Though East Coast residents are traveling in healthy numbers this winter, many spurred on by icy fingers up and down their spines, and the travel industry is predicting a good spring and early summer showing. some doubts remain about the summer European season.

The question mark is the decline of the U.S. dollar overseas.

Travel agents are quick to point out that, so far, they see no lessening of the American vacationer's interest in trips to Europe in the face of higher prices overseas due to unfavorable exchange rates. The proliferation of low-cost transatlantic air fares appears to guarantee a supply of willing passengers to fill the jets.

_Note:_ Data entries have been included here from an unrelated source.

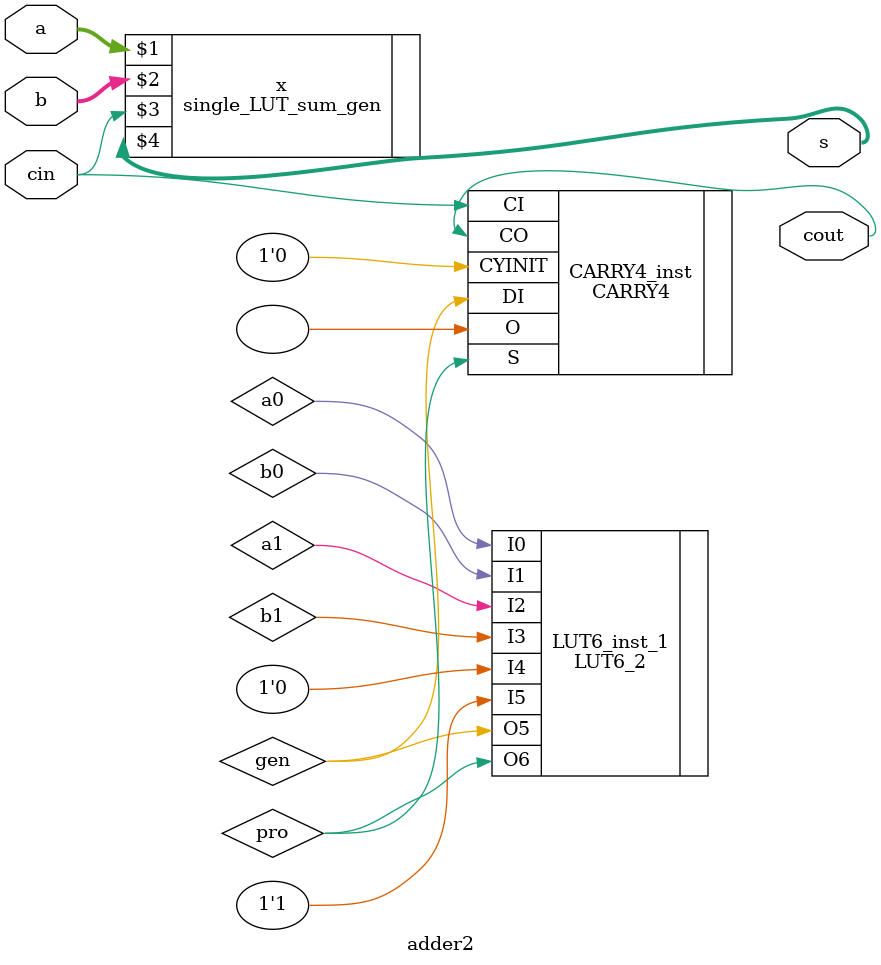
<source format=v>
`timescale 1ns / 1ps

module adder2(a, b, cin, s, cout);
input [1:0] a, b;
output [1:0] s;
input cin;
output cout;


LUT6_2 #(
.INIT(64'h000006600000F880) // Specify LUT Contents
) LUT6_inst_1 (
.O6(pro), // LUT general output
.O5(gen),
.I0(a0), // LUT input
.I1(b0), // LUT input
.I2(a1), // LUT input
.I3(b1), // LUT input
.I4(1'd0), // LUT input
.I5(1'd1) // LUT input
);


CARRY4 CARRY4_inst (
.CO(cout), // 4-bit carry out
.O(), // 4-bit carry chain XOR data out
.CI(cin), // 1-bit carry cascade input
.CYINIT(1'd0), // 1-bit carry initialization
.DI(gen), // 4-bit carry-MUX data in
.S(pro) // 4-bit carry-MUX select input
);


single_LUT_sum_gen x(a,b,cin,s);




endmodule


//module TwoBitAdder(
//    input [1:0] A,     // Two bits of input A
//    input [1:0] B,     // Two bits of input B
//    input Cin,         // Carry-in
//    output [1:0] S,    // Two sum bits
//    output Cout        // Carry-out
//);
//    wire [1:0] G, P;   // Generate and Propagate for each bit
//    wire Carry_out;    // Carry between the two bits

//    // LUT6_2 for Generate and Propagate
//    // LUT6 computes both G and P in a single instance
//    (* LUT_MAP="yes" *)
//    LUT6_2 #(
//        .INIT(64'hE888_8000_6996_6996) // Truth table for G and P
//    ) LUT_G_P (
//        .I0(A[0]), .I1(B[0]),   // First bit inputs
//        .I2(A[1]), .I3(B[1]),   // Second bit inputs
//        .I4(1'b0), .I5(1'b0),   // Not used for this logic
//        .O6(G[1]),              // G = A1 & B1 | (A1 ^ B1) & A0 & B0
//        .O5(P[1])               // P = (A1 ^ B1) & (A0 ^ B0)
//    );

//    // CARRY4 for Carry Propagation
//    (* CARRY4_MAP="yes" *)
//    CARRY4 carry4_inst (
//        .CI(Cin),               // Carry-in from previous stage
//        .CO({Cout, Carry_out}), // Carry-out signals
//        .DI(G),                 // Generate signals
//        .S(P)                   // Propagate signals
//    );

//    // Sum calculation using XOR
//    assign S[0] = A[0] ^ B[0] ^ Cin;
//    assign S[1] = A[1] ^ B[1] ^ Carry_out;

//endmodule

</source>
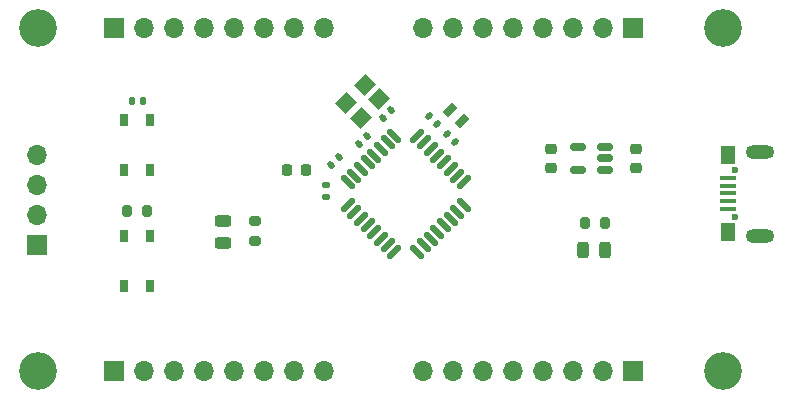
<source format=gts>
G04 #@! TF.GenerationSoftware,KiCad,Pcbnew,(6.0.7-1)-1*
G04 #@! TF.CreationDate,2023-06-08T21:11:32-04:00*
G04 #@! TF.ProjectId,stm8l151k6t6_board,73746d38-6c31-4353-916b-3674365f626f,rev?*
G04 #@! TF.SameCoordinates,Original*
G04 #@! TF.FileFunction,Soldermask,Top*
G04 #@! TF.FilePolarity,Negative*
%FSLAX46Y46*%
G04 Gerber Fmt 4.6, Leading zero omitted, Abs format (unit mm)*
G04 Created by KiCad (PCBNEW (6.0.7-1)-1) date 2023-06-08 21:11:32*
%MOMM*%
%LPD*%
G01*
G04 APERTURE LIST*
G04 Aperture macros list*
%AMRoundRect*
0 Rectangle with rounded corners*
0 $1 Rounding radius*
0 $2 $3 $4 $5 $6 $7 $8 $9 X,Y pos of 4 corners*
0 Add a 4 corners polygon primitive as box body*
4,1,4,$2,$3,$4,$5,$6,$7,$8,$9,$2,$3,0*
0 Add four circle primitives for the rounded corners*
1,1,$1+$1,$2,$3*
1,1,$1+$1,$4,$5*
1,1,$1+$1,$6,$7*
1,1,$1+$1,$8,$9*
0 Add four rect primitives between the rounded corners*
20,1,$1+$1,$2,$3,$4,$5,0*
20,1,$1+$1,$4,$5,$6,$7,0*
20,1,$1+$1,$6,$7,$8,$9,0*
20,1,$1+$1,$8,$9,$2,$3,0*%
%AMRotRect*
0 Rectangle, with rotation*
0 The origin of the aperture is its center*
0 $1 length*
0 $2 width*
0 $3 Rotation angle, in degrees counterclockwise*
0 Add horizontal line*
21,1,$1,$2,0,0,$3*%
G04 Aperture macros list end*
%ADD10RoundRect,0.140000X-0.219203X-0.021213X-0.021213X-0.219203X0.219203X0.021213X0.021213X0.219203X0*%
%ADD11R,1.700000X1.700000*%
%ADD12O,1.700000X1.700000*%
%ADD13C,3.200000*%
%ADD14RoundRect,0.150000X0.512500X0.150000X-0.512500X0.150000X-0.512500X-0.150000X0.512500X-0.150000X0*%
%ADD15RoundRect,0.225000X0.225000X0.250000X-0.225000X0.250000X-0.225000X-0.250000X0.225000X-0.250000X0*%
%ADD16RotRect,1.400000X1.200000X225.000000*%
%ADD17RoundRect,0.140000X-0.140000X-0.170000X0.140000X-0.170000X0.140000X0.170000X-0.140000X0.170000X0*%
%ADD18RoundRect,0.140000X0.021213X-0.219203X0.219203X-0.021213X-0.021213X0.219203X-0.219203X0.021213X0*%
%ADD19RoundRect,0.200000X-0.200000X-0.275000X0.200000X-0.275000X0.200000X0.275000X-0.200000X0.275000X0*%
%ADD20RoundRect,0.200000X-0.275000X0.200000X-0.275000X-0.200000X0.275000X-0.200000X0.275000X0.200000X0*%
%ADD21C,0.600000*%
%ADD22R,1.350013X0.400000*%
%ADD23R,1.199898X1.600000*%
%ADD24O,2.400000X1.200000*%
%ADD25RoundRect,0.125000X-0.530330X0.353553X0.353553X-0.530330X0.530330X-0.353553X-0.353553X0.530330X0*%
%ADD26RoundRect,0.125000X-0.530330X-0.353553X-0.353553X-0.530330X0.530330X0.353553X0.353553X0.530330X0*%
%ADD27RoundRect,0.225000X0.250000X-0.225000X0.250000X0.225000X-0.250000X0.225000X-0.250000X-0.225000X0*%
%ADD28RoundRect,0.140000X0.219203X0.021213X0.021213X0.219203X-0.219203X-0.021213X-0.021213X-0.219203X0*%
%ADD29R,0.700000X1.050013*%
%ADD30RoundRect,0.243750X-0.243750X-0.456250X0.243750X-0.456250X0.243750X0.456250X-0.243750X0.456250X0*%
%ADD31RotRect,0.600000X1.100000X135.000000*%
%ADD32RoundRect,0.140000X-0.170000X0.140000X-0.170000X-0.140000X0.170000X-0.140000X0.170000X0.140000X0*%
%ADD33RoundRect,0.225000X-0.250000X0.225000X-0.250000X-0.225000X0.250000X-0.225000X0.250000X0.225000X0*%
%ADD34RoundRect,0.140000X-0.021213X0.219203X-0.219203X0.021213X0.021213X-0.219203X0.219203X-0.021213X0*%
%ADD35RoundRect,0.243750X-0.456250X0.243750X-0.456250X-0.243750X0.456250X-0.243750X0.456250X0.243750X0*%
G04 APERTURE END LIST*
D10*
X131860589Y-93660589D03*
X132539411Y-94339411D03*
D11*
X147614986Y-84730672D03*
D12*
X145074986Y-84730672D03*
X142534986Y-84730672D03*
X139994986Y-84730672D03*
X137454986Y-84730672D03*
X134914986Y-84730672D03*
X132374986Y-84730672D03*
X129834986Y-84730672D03*
D13*
X97200000Y-113700000D03*
D14*
X145252486Y-96680672D03*
X145252486Y-95730672D03*
X145252486Y-94780672D03*
X142977486Y-94780672D03*
X142977486Y-96680672D03*
D15*
X119889986Y-96730672D03*
X118339986Y-96730672D03*
D16*
X124876777Y-89521142D03*
X123321142Y-91076777D03*
X124523223Y-92278858D03*
X126078858Y-90723223D03*
D17*
X105134986Y-90850000D03*
X106094986Y-90850000D03*
D18*
X122025575Y-96270083D03*
X122704397Y-95591261D03*
D19*
X104789986Y-100150000D03*
X106439986Y-100150000D03*
D20*
X115614986Y-101048172D03*
X115614986Y-102698172D03*
D21*
X156209373Y-100730672D03*
X156209373Y-96730672D03*
D22*
X155674956Y-100000675D03*
X155674956Y-99350433D03*
X155674956Y-98700192D03*
X155674956Y-98049951D03*
X155674956Y-97399709D03*
D23*
X155600026Y-101980608D03*
X155600026Y-95480736D03*
D24*
X158350090Y-102305729D03*
X158350090Y-95155615D03*
D18*
X126460589Y-92339411D03*
X127139411Y-91660589D03*
D11*
X147614986Y-113730672D03*
D12*
X145074986Y-113730672D03*
X142534986Y-113730672D03*
X139994986Y-113730672D03*
X137454986Y-113730672D03*
X134914986Y-113730672D03*
X132374986Y-113730672D03*
X129834986Y-113730672D03*
D13*
X155200000Y-84730672D03*
D25*
X127392714Y-93798602D03*
X126827029Y-94364288D03*
X126261343Y-94929973D03*
X125695658Y-95495658D03*
X125129972Y-96061344D03*
X124564287Y-96627029D03*
X123998602Y-97192715D03*
X123432916Y-97758400D03*
D26*
X123432916Y-99702944D03*
X123998602Y-100268629D03*
X124564287Y-100834315D03*
X125129972Y-101400000D03*
X125695658Y-101965686D03*
X126261343Y-102531371D03*
X126827029Y-103097056D03*
X127392714Y-103662742D03*
D25*
X129337258Y-103662742D03*
X129902943Y-103097056D03*
X130468629Y-102531371D03*
X131034314Y-101965686D03*
X131600000Y-101400000D03*
X132165685Y-100834315D03*
X132731370Y-100268629D03*
X133297056Y-99702944D03*
D26*
X133297056Y-97758400D03*
X132731370Y-97192715D03*
X132165685Y-96627029D03*
X131600000Y-96061344D03*
X131034314Y-95495658D03*
X130468629Y-94929973D03*
X129902943Y-94364288D03*
X129337258Y-93798602D03*
D27*
X140614986Y-96505672D03*
X140614986Y-94955672D03*
D28*
X131039411Y-92839411D03*
X130360589Y-92160589D03*
D29*
X104540056Y-106500076D03*
X104540056Y-102299924D03*
X106689916Y-106500076D03*
X106689916Y-102299924D03*
D30*
X143364986Y-103480672D03*
X145239986Y-103480672D03*
D31*
X133094975Y-92594975D03*
X132105025Y-91605025D03*
D32*
X121614986Y-98000672D03*
X121614986Y-98960672D03*
D33*
X147864986Y-94955672D03*
X147864986Y-96505672D03*
D13*
X155200000Y-113700000D03*
X97200000Y-84700000D03*
D19*
X143539986Y-101230672D03*
X145189986Y-101230672D03*
D11*
X103614986Y-84730672D03*
D12*
X106154986Y-84730672D03*
X108694986Y-84730672D03*
X111234986Y-84730672D03*
X113774986Y-84730672D03*
X116314986Y-84730672D03*
X118854986Y-84730672D03*
X121394986Y-84730672D03*
D11*
X103614986Y-113730672D03*
D12*
X106154986Y-113730672D03*
X108694986Y-113730672D03*
X111234986Y-113730672D03*
X113774986Y-113730672D03*
X116314986Y-113730672D03*
X118854986Y-113730672D03*
X121394986Y-113730672D03*
D29*
X106689916Y-92499924D03*
X106689916Y-96700076D03*
X104540056Y-92499924D03*
X104540056Y-96700076D03*
D11*
X97114986Y-103070672D03*
D12*
X97114986Y-100530672D03*
X97114986Y-97990672D03*
X97114986Y-95450672D03*
D34*
X125039411Y-93860589D03*
X124360589Y-94539411D03*
D35*
X112864986Y-101043172D03*
X112864986Y-102918172D03*
M02*

</source>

Now comes the latest news from the Civil Aeronautics Board, which has just proposed to abolish most of the current forms of charter travel so bargain-hungry U.S. tourists will be able - perhaps by midsummer - to sign up for a new kind of charter flight without having to pay in advance, stay a minimum length of time, or buy a land package (hotel, sightseeing, etc.) to meet eligibility requirements.

But the specter of the weakened dollar remains. Recently, John Bertram, chairman of the European Travel Commission, had some refreshingly frank comments about the dollar and European travel during a telephone interview:

"We're extremely aware of the situation, there's no denying it," said Bertrani, who also is director of the Netherlands National Tourist Office in New York. The value of the dollar is down about 50 percent in some countries compared to a few years ago, Bertram said. European travel officials hope new low-cost air fares "will somewhat offset higher land prices," he said.

Bertram also advised Americans to "eat out for breakfast. Let those Europeans who have a lot of money" patronize the hotel restaurants and pay $5 or $6 for a continental breakfast. But what worries him, he said, is that some of the low air fares " invite travelers to go overseas on speculation." When they arrive in Europe, after paying "next to nothing" for the air fare without any land arrangements, they will be "hit by the high prices" for accommodations and food.

Bertram's advice to budget travelers: Seek advise from a travel agent and figure out in advance where you're going to stay and what it's going to cost.